The Canada lynx is one of seven species that warrant revision the Fish and Wildlife Service decided after former Interior Deputy Assistant Secretary Julie MacDonald was found to have improperly influenced endangered species decisions. She resigned in disgrace May 1, 2007.

After meeting with timber and development interests Maine Forest Council and Plum Creek, MacDonald ordered Fish and Wildlife Service employees working on the ruling to exclude Plum Creek lands and pressured mapping scientists to minimize the animals’ critical habitat.

Consequently, all private commercial forestland and all U.S. Forest Service lands were removed from the final habitat designation of the Canada lynx. This interference resulted in large-scale reduction in critical habitat for the lynx, a species dependent upon the cold and moist forests of Canada and the northern United States.

According to documents obtained from the federal agency by environmental groups, Plum Creek requested an exemption for all 958,000 acres of its lands in Maine and Montana that were proposed for lynx critical habitat. The corporation owns 8.2 million acres in 20 states, and is one of the largest private owners of lynx habitat in the United States.

Conservation organizations have pointed out that exempting Plum Creek’s lands would significantly reduce the chances for lynx populations to recover from the brink of extinction, while facilitating Plum Creek’s conversion of forestlands to real estate development.

In May 2007 regional Fish and Wildlife Service employees came up with a list of 15 species that potentially were affected by MacDonald’s decision-making.

In July 2007, the Service announced it would review only eight of the species identified. Then, in November 2007, the Service announced that seven of the eight species decisions do warrant revision, including the decision on lynx habitat.

According to the Endangered Species Coalition, the Bush administration review of endangered species decisions does not go far enough to find and address the systemic problems within the Interior Department.

Several conservation groups’ research indicates that as many as 50 endangered species decisions warrant review and possible revision.

Information obtained thru Freedom of Information Act requests demonstrate political interference and scientific manipulation occurred with regard to these decisions, the conservationists say.

“This malfeasance was not only the results of interference by Julie MacDonald but by other political appointees and agency employees. These documents prove that problems at the Interior Department go far deeper than one rogue employee – they show a department-wide disregard for the Endangered Species Act,” said the conservation groups.
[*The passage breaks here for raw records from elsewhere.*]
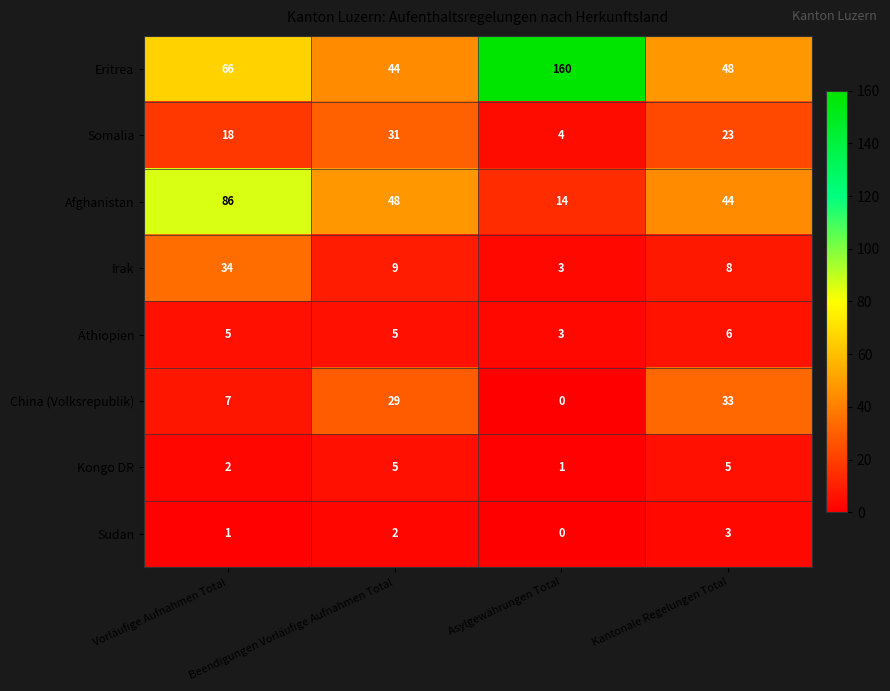

What is the maximum value for Afghanistan?

86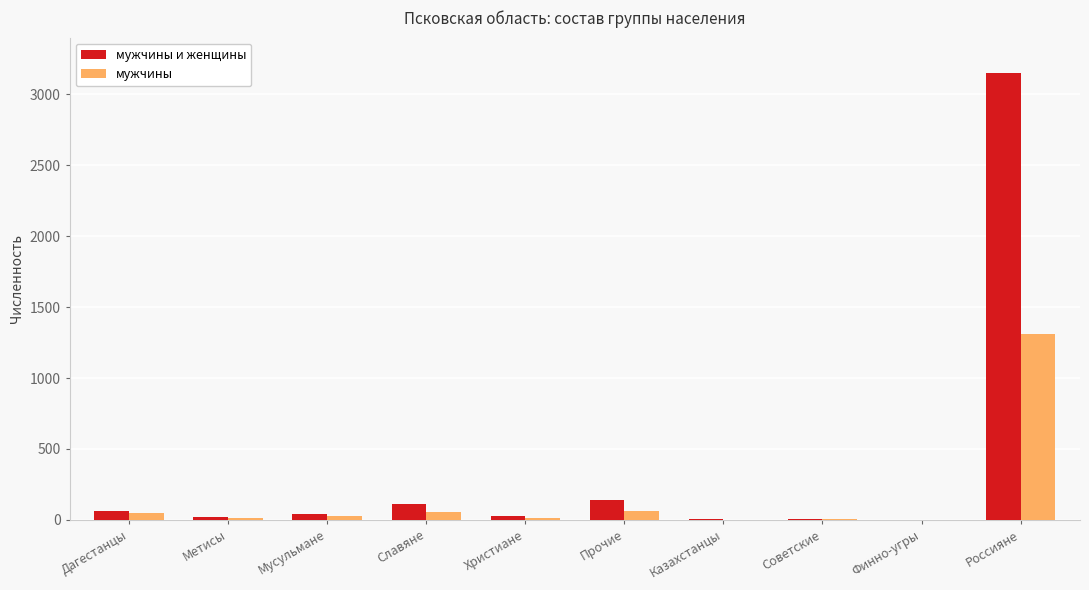

At which category is the sum across all series the highest?

Россияне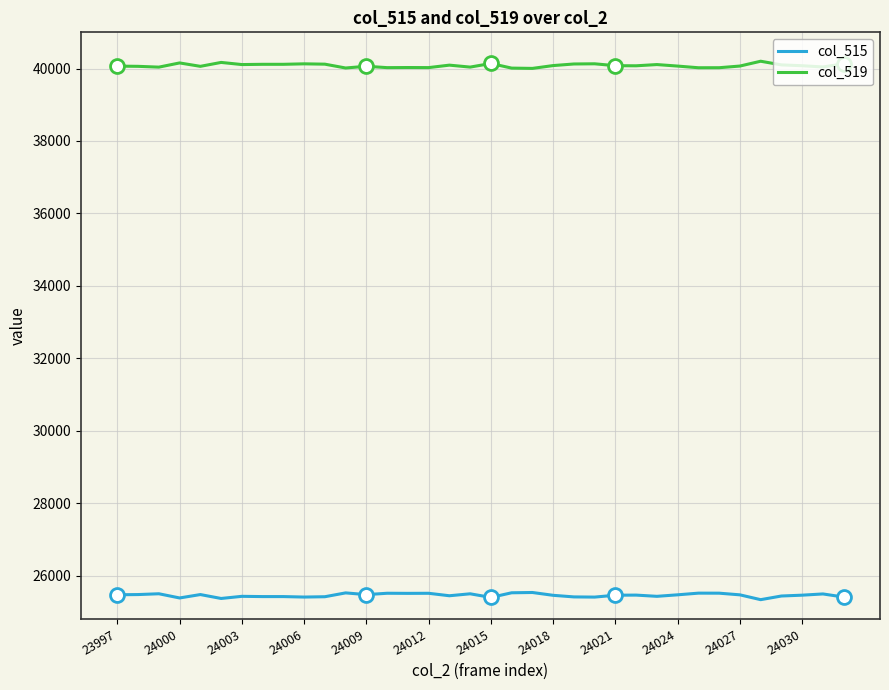

Rank the series by their average value, from highest to lowest.

col_519, col_515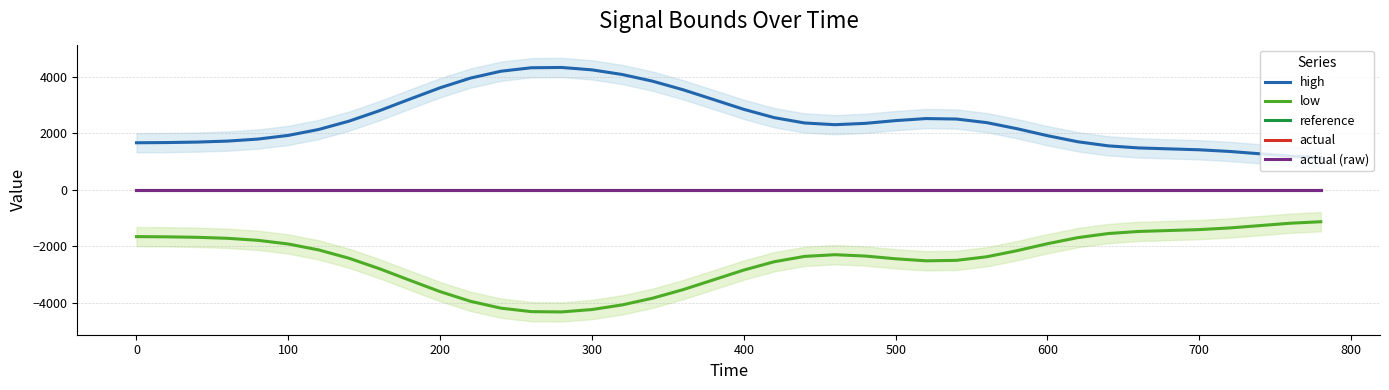

How many categories are shown in the chart?

40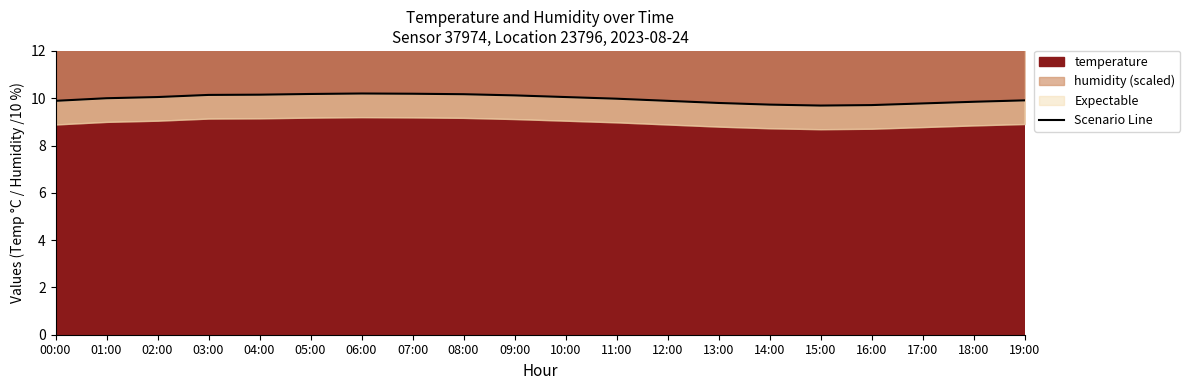

Which has a higher value, 02:00 or 19:00?

02:00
“The seven endangered species decisions that are being revised are the ‘tip of the iceberg.’ Many other vulnerable species may have had their protections weakened. There must be a thorough examination of all cases where there is evidence that officials interfered with scientific decisions,” said Jon Hunter, policy director of the Endangered Species Coalition.
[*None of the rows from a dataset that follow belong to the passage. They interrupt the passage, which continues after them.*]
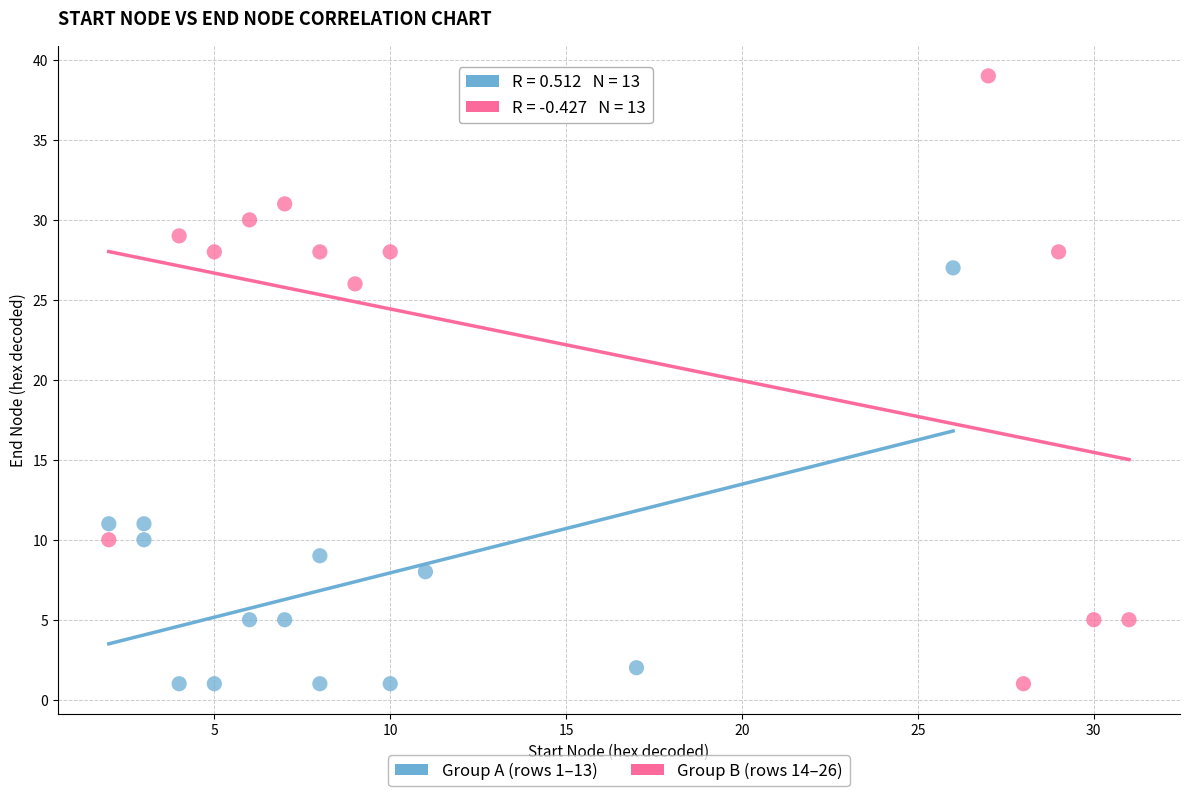

Which series has the widest spread of Y values?

Group B (rows 14–26)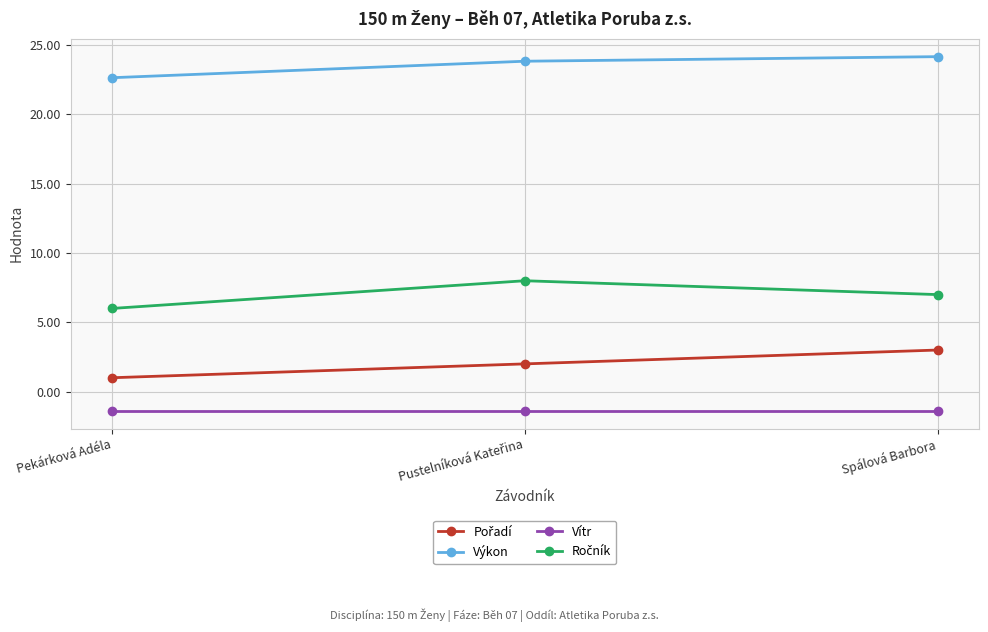

What is the maximum value shown in the chart?

24.2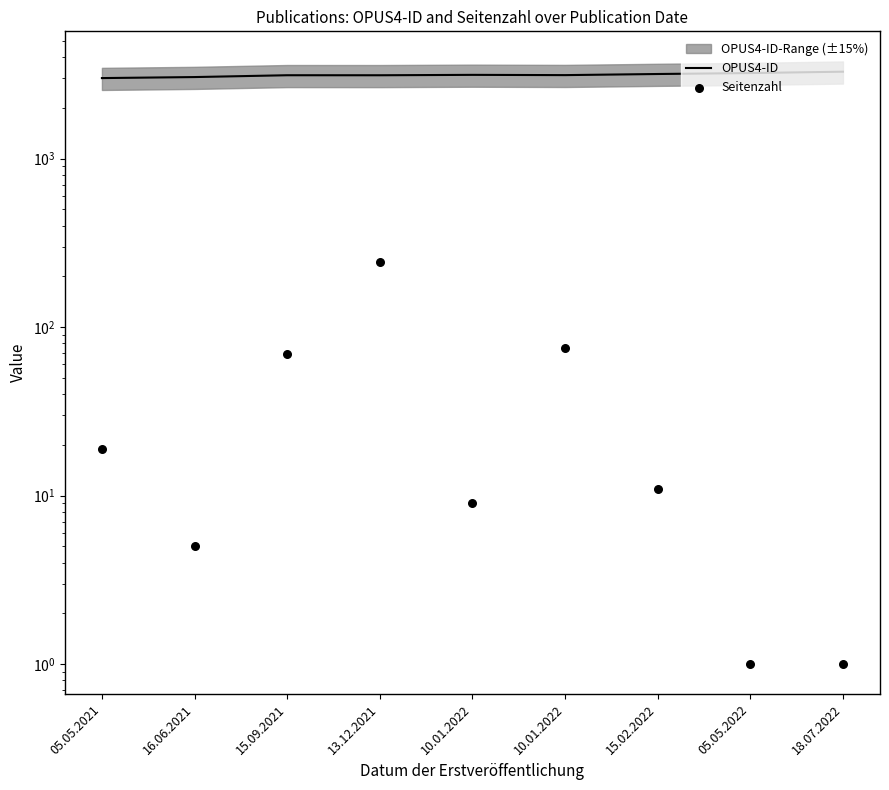

Which series contains the lowest Y value?

Seitenzahl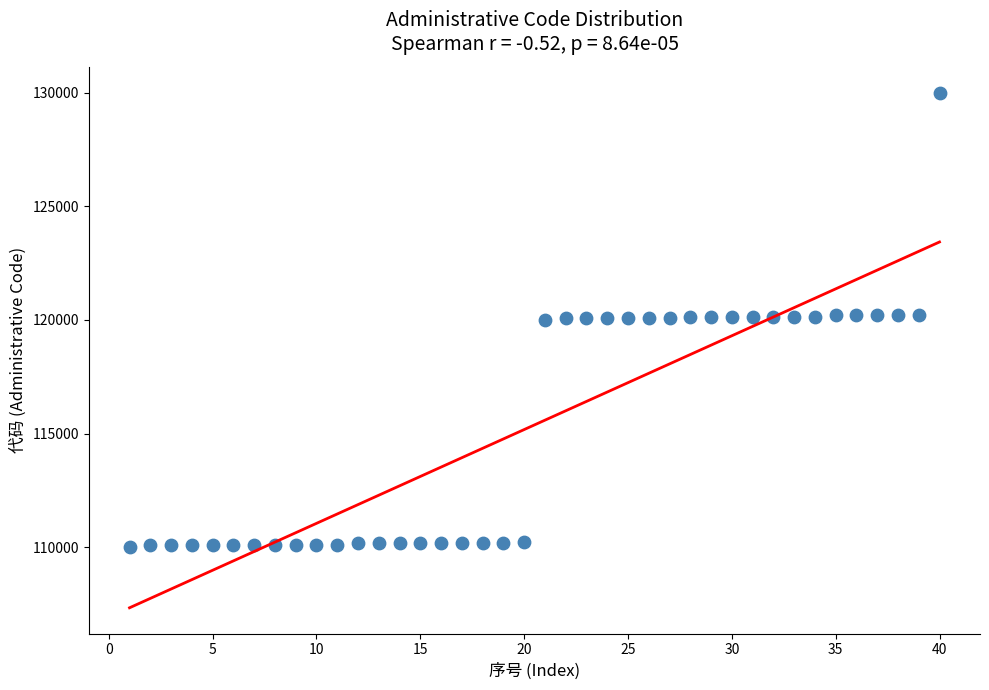

What is the range of Y values (max minus min)?

20000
Jym St. Pierre, Maine Director of RESTORE The North Woods said, “It is great news that the U.S. Fish and Wildlife Service is again proposing protection for critical lynx habitat in Maine. But this is still just a proposal and the proof will be what is actually adopted by the agency. We will watch closely to make sure the critical habitat proposal is adopted.”

Currently listed as a threatened species in the United States, lynx grow about three feet long and have large feet for getting around easily on snow. They survive primarily on snowshoe hares, which also have large feet. The best remaining lynx habitat in United States is found in the northern forests of Maine, Minnesota, Montana, Wyoming, Idaho and Washington.
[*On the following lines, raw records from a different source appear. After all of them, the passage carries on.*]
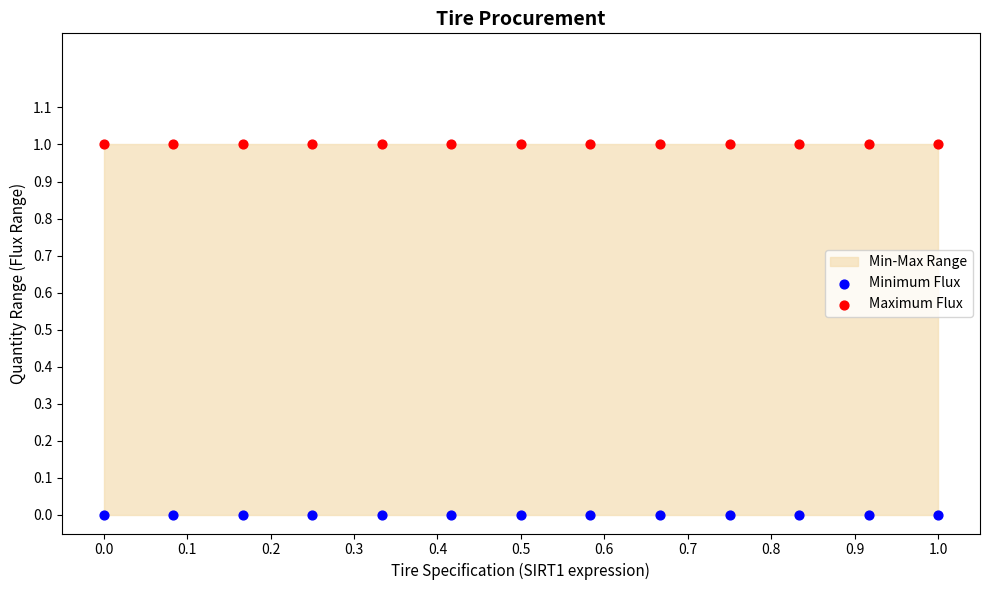

Which series contains the lowest Y value?

Minimum Flux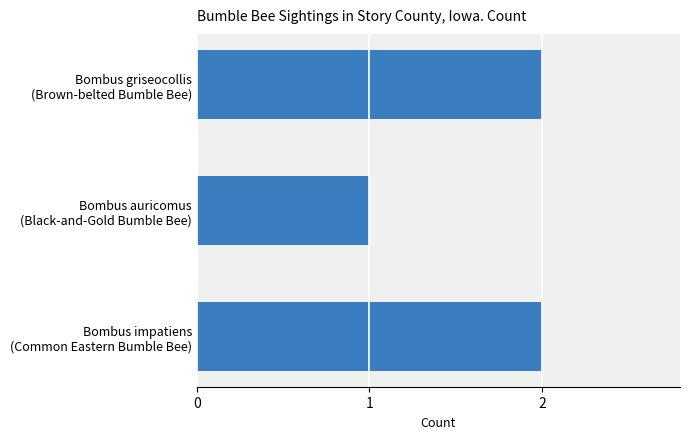

What is the sum of all values?

5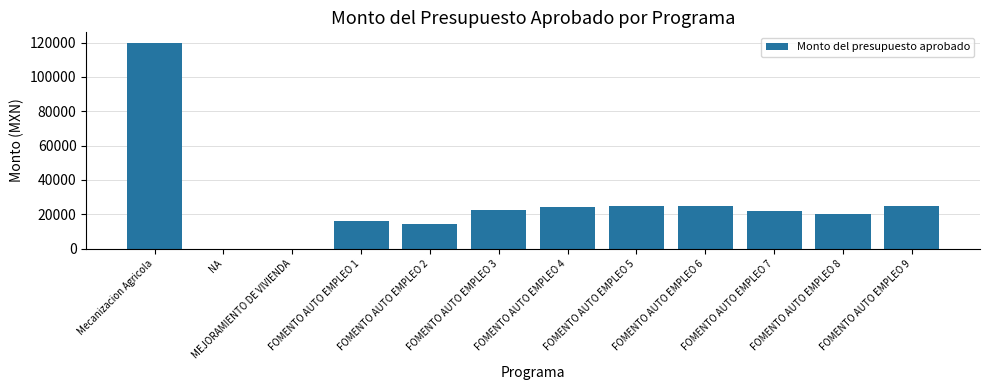

What is the sum of all values?

314276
But the Minnesota Department of Natural Resources says on its website that lynx “may soon fall victim to climate change, and a hotter northern Minnesota may prevent lynx from ever returning to even far northern Minnesota.”

The Fish and Wildlife Service will be accepting comments on the revised critical habitat rule until April 28, 2008. Unless requested, the Service does not plan to hold any hearings on the revised proposal.

The agency expects to announce its final critical habitat rule for Canada lynx in early 2009.